Pennsylvania Co. for Insurances on Lives & Granting Annuities v. H. Clausen & Son Brewing Co.

3 Sadler 408 | Pa. | 1886

Opinion by

Mr. Justice Sterrett :

It will be apparent, we think, from a brief statement of the facts, that the decree from which this appeal is taken was rightly entered.

In October, 1880, Philip J. Dauber borrowed from the company, appellant, $35,000, and gave as security therefor a mortgage of certain real estate in the city of Philadelphia. About a week thereafter, in accordance with his agreement to do so, he assigned to appellant as additional security the policies of insurance, amounting at their face value to $40,000. The purpose of this assignment and its conditions are clearly expressed in the paper contemporaneously executed and delivered by the company to Dauber, in which it covenants and agrees that it “holds the said policies of insurance only as collateral security for the payment of the said mortgage debt of $35,000, and that upon the payment and discharge of said debt, the Pennsylvania Company for Insurance on Dives and Granting Annuities shall and will reassign and transfer all the said nine policies of insurance, amounting to $40,000, to him, the said Philip J. Dauber.” About a. year thereafter appellant loaned to Dauber the further sum of $20,000, upon the security of a second mortgage of the same premises. The policies of insurance were not pledged as security for this loan, nor is it alleged by appellant that they were.

*411In November, 1884, Lauber applied to tbe company appellee and obtained from it a loan of $6,000, secured by an assignment of same policies of insurance subject to the prior assignment to appellant. Shortly afterwards appellant, having obtained judgment on each of its mortgages, issued a levari facias on the first, sold the mortgaged premises, and in January, 1885, purchased the same at sheriff’s sale for $44,000, a sum more than sufficient to pay the first mortgage debt, but not enough to pay both in full.

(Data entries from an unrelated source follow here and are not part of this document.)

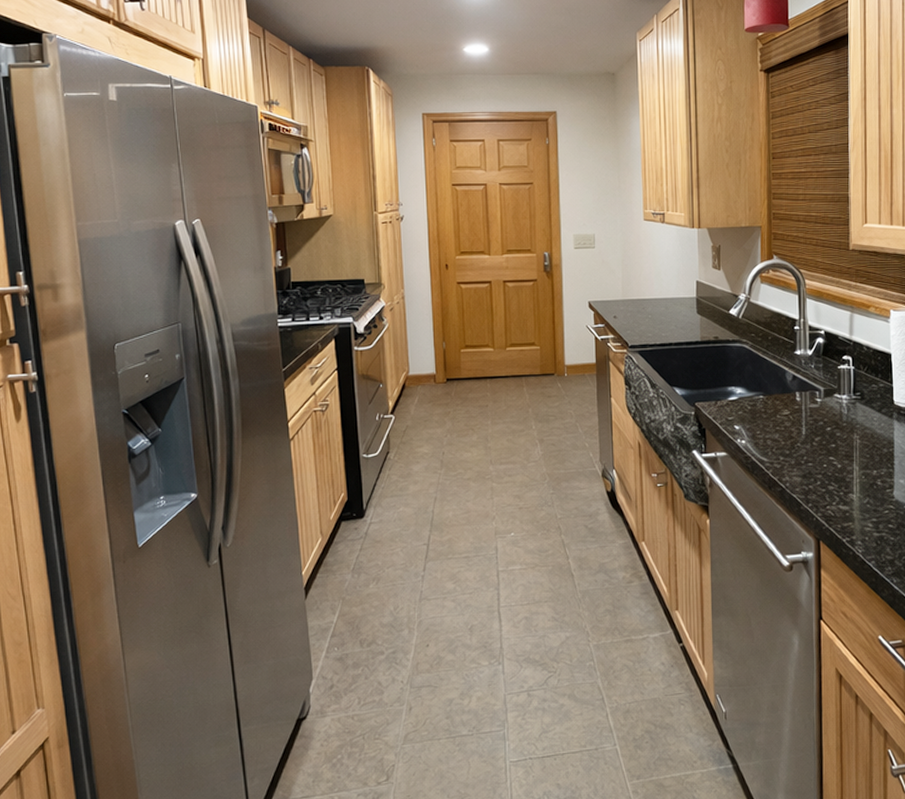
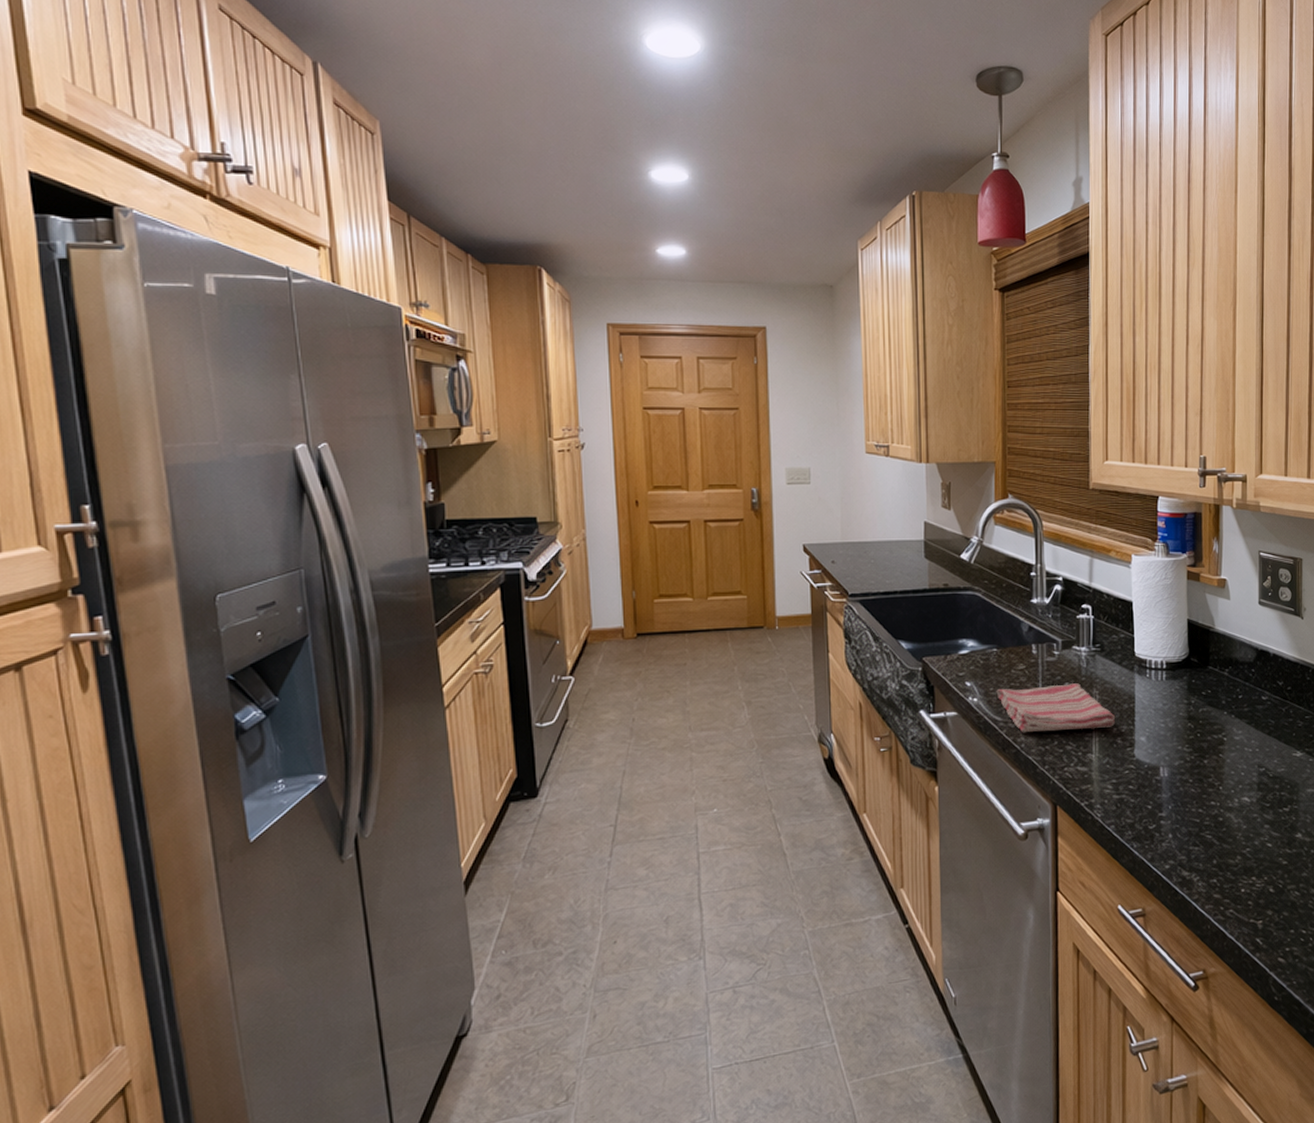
dish towel: none [763,428,876,473] -> present [996,683,1116,733]

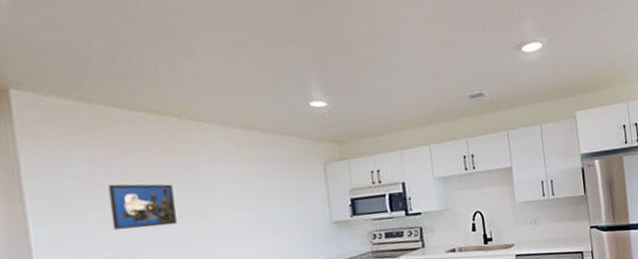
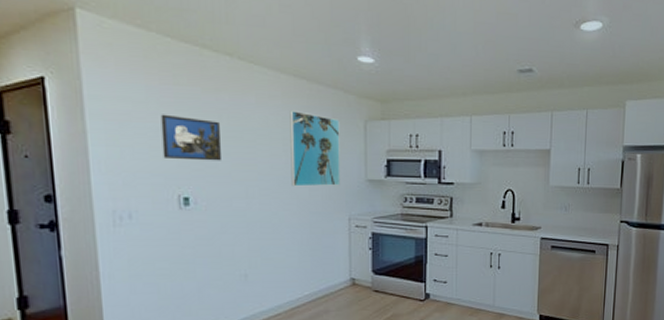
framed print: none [245,162,306,240] -> present [289,110,341,187]

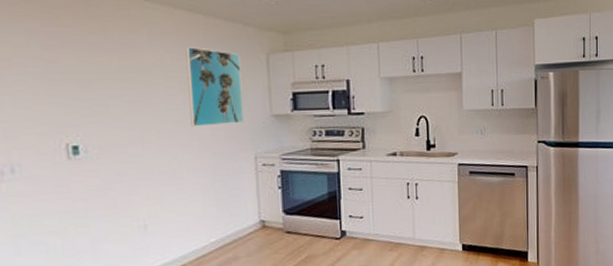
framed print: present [161,114,221,161] -> none [43,58,113,106]

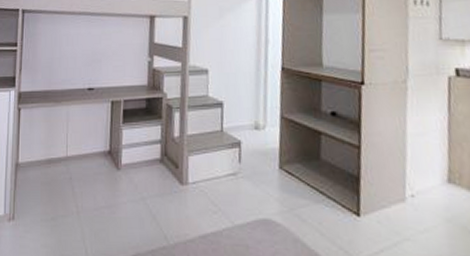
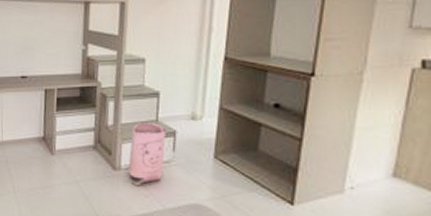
bag: none [195,133,232,202] -> present [128,123,166,186]

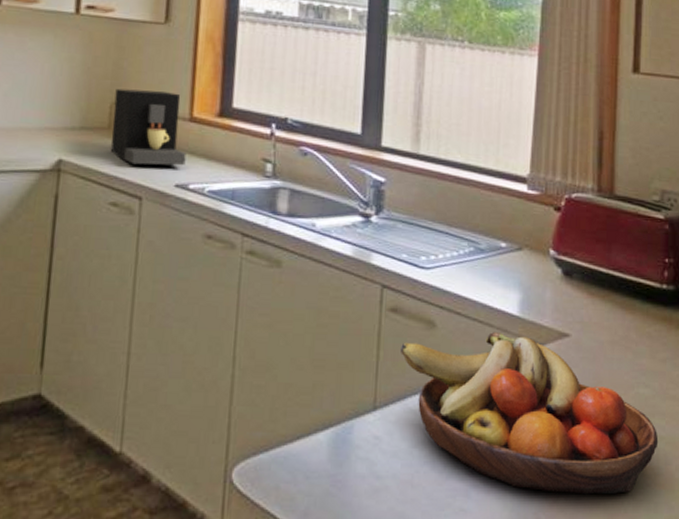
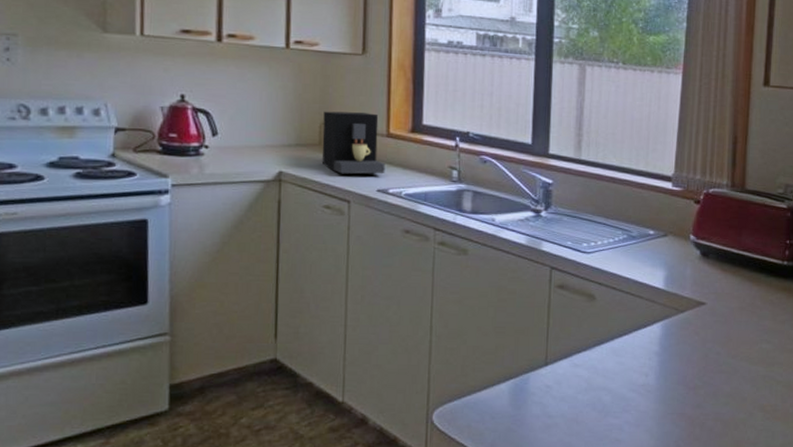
fruit bowl: present [401,331,659,495] -> none [567,301,777,427]

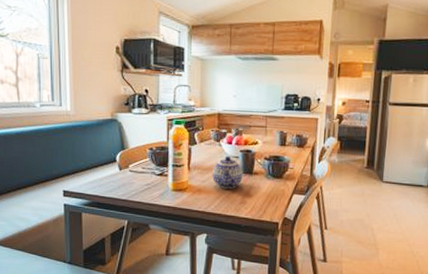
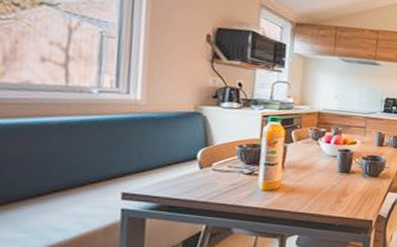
teapot: present [212,156,243,189] -> none [308,155,341,188]

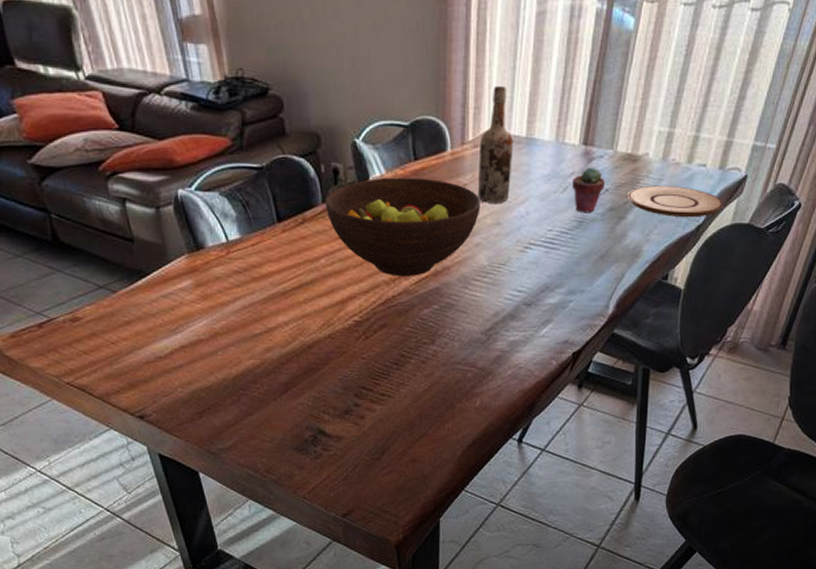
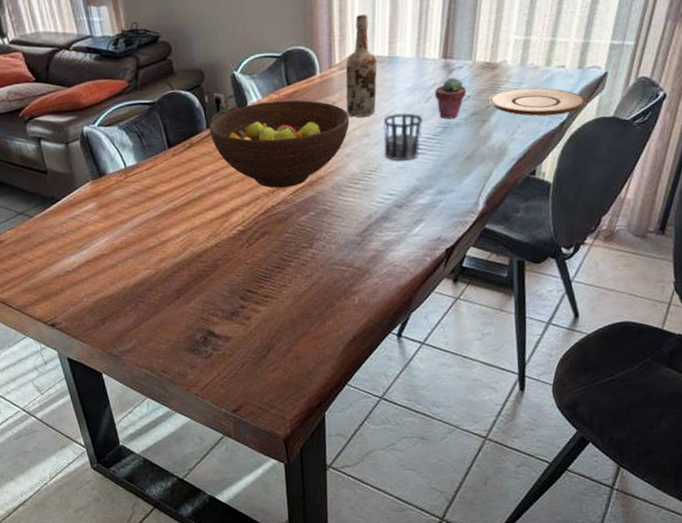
cup: none [515,203,558,255] -> present [383,113,423,161]

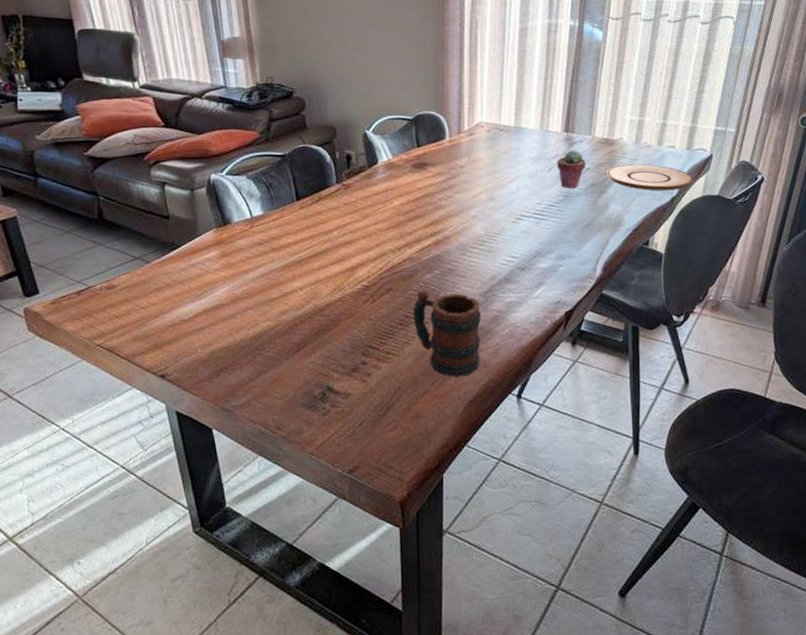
fruit bowl: present [209,100,350,188] -> none [339,161,476,246]
mug: none [289,233,359,318] -> present [413,291,481,377]
wine bottle: present [345,14,378,117] -> none [473,86,504,181]
cup: present [383,113,423,161] -> none [508,180,545,226]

The appellee, claiming that the first mortgage debt was fully paid and satisfied by the proceeds of sale, and the conditions of the first assignment thereby fulfilled, demanded the policies of insurance, and appellant refused to surrender them. Thereupon the bill reciting substantially the foregoing facts was filed, praying among other things that appellant be ordered to assign, transfer, and deliver the policies of insurance.

The ground of appellant’s refusal to surrender the policies is disclosed by the answer, wherein it says, after referring to the two loans: The second “loan was made by us in the belief that we could apply the collateral then in our hands in such manner as would give us the full benefit of the margin of value of the premises mortgaged a second time, with the least possible diminution, by reason of the first loan and the collateral we then held. . . . We are advised that the first loan was not fully paid by said sale; but that it was our right to first appropriate the proceeds of said sale in payment of the second loan, which was least secured. We have done this and we have appropriated said proceeds toward the payment of said second and least secured loan, and have appropriated the policies of insurance towards the payment of the loan first made.”

The court below rightly concluded that the defense thus set up was wholly insufficient, and accordingly decreed that the mortgage debt, for which appellant held the policies of insurance as collateral security, had been paid and discharged, and directed appellant to assign, transfer, and deliver said policies to the appellee.

It is a principle too well settled to require the citation of authorities, that personal property, pledged specifically as security for a certain loan, cannot be held as security for subsequent advances without an agreement to that effect.

It is not even claimed that there was any such agreement in this case. The sheriff’s sale under the first mortgage dis*412charged the lien of both, and, there being no prior lien creditors, the law appropriated the proceeds, first, to the payment and satisfaction of the first mortgage debt, and the residue on account of the second mortgage debt The legal effect of this was just the same as if Lauber, the debtor, had voluntarily paid the first and taken up his bond. The general rule undoubtedly is that one who owes money upon several distinct securities or accounts has a right to apply his payment to either, as he pleases; but, if he makes a payment generally and without specifically appropriating it, the creditor may apply it as he pleases. If neither debtor nor creditor makes any specific application of the money so paid, the law will appropriate it according to the equity and justice of the case. But this principle applies only in cases of voluntary payments. It has no place in payments in invitum or where the money to be applied is the proceeds of judicial sale of real estate. In such cases the law applies the proceeds in order of their priority, to such liens as are devested by the sale.

Decree affirmed and appeal dismissed, at costs of appellant.